* _INSTRUCTIONS FOR THE TASK_
Please reproduce the entries exactly, skipping each picture.

* _DATA SHOWN_
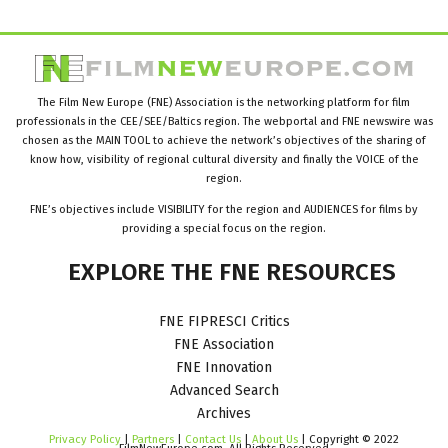
The Film New Europe (FNE) Association is the networking platform for film
professionals in the CEE/SEE/Baltics region. The webportal and FNE newswire was
chosen as the MAIN TOOL to achieve the network’s objectives of the sharing of
know how, visibility of regional cultural diversity and finally the VOICE of the
region.
FNE’s objectives include VISIBILITY for the region and AUDIENCES for films by
providing a special focus on the region.
EXPLORE
THE
FNE
RESOURCES
FNE FIPRESCI Critics
FNE Association
FNE Innovation
Advanced Search
Archives
Privacy Policy
|
Partners
|
Contact Us
|
About Us
| Copyright © 2022
FilmNewEurope.com. All Rights Reserved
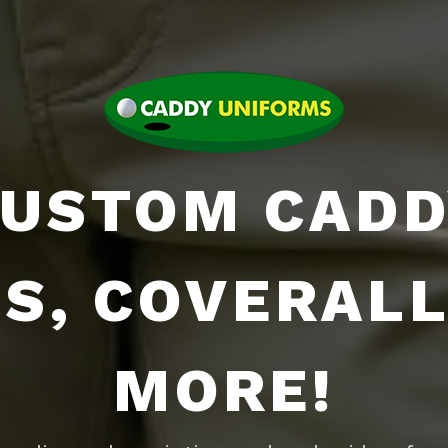
USTOM CAD
BS, COVERALL
MORE!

* _FINAL ANSWER_
The Film New Europe (FNE) Association is the networking platform for film
professionals in the CEE/SEE/Baltics region. The webportal and FNE newswire was
chosen as the MAIN TOOL to achieve the network’s objectives of the sharing of
know how, visibility of regional cultural diversity and finally the VOICE of the
region.
FNE’s objectives include VISIBILITY for the region and AUDIENCES for films by
providing a special focus on the region.
EXPLORE
THE
FNE
RESOURCES
FNE FIPRESCI Critics
FNE Association
FNE Innovation
Advanced Search
Archives
Privacy Policy
|
Partners
|
Contact Us
|
About Us
| Copyright © 2022
FilmNewEurope.com. All Rights Reserved
USTOM CAD
BS, COVERALL
MORE!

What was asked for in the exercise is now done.